Gross Domestic Product grew by 5.6% in the last three months of 2009. That's a small revision downward from the advance estimate earlier this year, but it's still an enormous increase over the last three months of 2008, when GDP fell by 6.3%. GDP is a dubiously useful measure, as Megan explained in the magazine, but this report still tells us important things about the health of the economy. In short: we're still sick, but getting better.
Roughly two-thirds of this 5.6% burst did not come from consumers. It came from the slowdown in inventory liquidation, which contributed 3.79 percentage points to fourth-quarter GDP. The Wall Street Journal has a wonderful explainer interactive about how inventories contribute to GDP figures. The confusing thing for most people is: how does a small increase in demand create a huge increase in output (GDP)? Here's a simple way to think about it:
Imagine that you're a kid at a lemonade stand. At first, business is good and you start filling a few cups every minute. Suddenly, the streets thin out and you find yourself with a lot of extra filled lemonade cups. Uh oh, inventory glut! As walkers trickle back into the street, you hand them already-filled lemonade cups rather than pour more, because you don't want to waste lemonade mix if fewer people are buying lemonade. But when crowds start to pick up you think: I haven't been filling lemonade cups for a while, I'd better start restocking because it looks like the crowds are coming back. Crucially this will require you to make even more lemonade than you were making at the beginning of this story, because you need to satisfy current demand and stock for future crowds by building back a normal inventory. And that's how small increases in demand can produce huge increases in output, which is GDP.

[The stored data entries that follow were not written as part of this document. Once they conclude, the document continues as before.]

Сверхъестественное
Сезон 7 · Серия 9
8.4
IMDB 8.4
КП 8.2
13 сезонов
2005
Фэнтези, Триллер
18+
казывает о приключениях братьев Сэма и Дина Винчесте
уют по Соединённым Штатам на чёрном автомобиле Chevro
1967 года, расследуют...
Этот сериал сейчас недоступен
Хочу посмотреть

Like lemonade itself, this story is sweet and sour. High GDP growth is sweet. The sour is that we shouldn't expect the first three months of 2010 to experience similar growth. Factories went into overdrive to restock businesses after employers dipped into inventories to save money. Without growing consumer spending, that burst is unsustainable. Analysts expect something closer to 3% growth in Q1 2010, according to the AP.
And how is consumer spending? This useful graph from Calculated Risk tracing the GDP estimates finds personal consumption and residential investments, two key factors of sustainable growth, trending down across revisions.
| ||Advance||Second Estimate||Third Estimate|
|Equipment & Software||13.3%||18.2%||19.0%|
Lastly, how's inflation doing? It's still pretty subdued. From the WSJ
The government's price index for personal consumption increased 2.5% October through December, compared to the previously estimated 2.3% climb, reflecting upward revisions to the price of financial services, insurance and health care. The core PCE gauge, which excludes volatile food and energy prices, rose 1.8%, compared to the previously estimated 1.6% increase.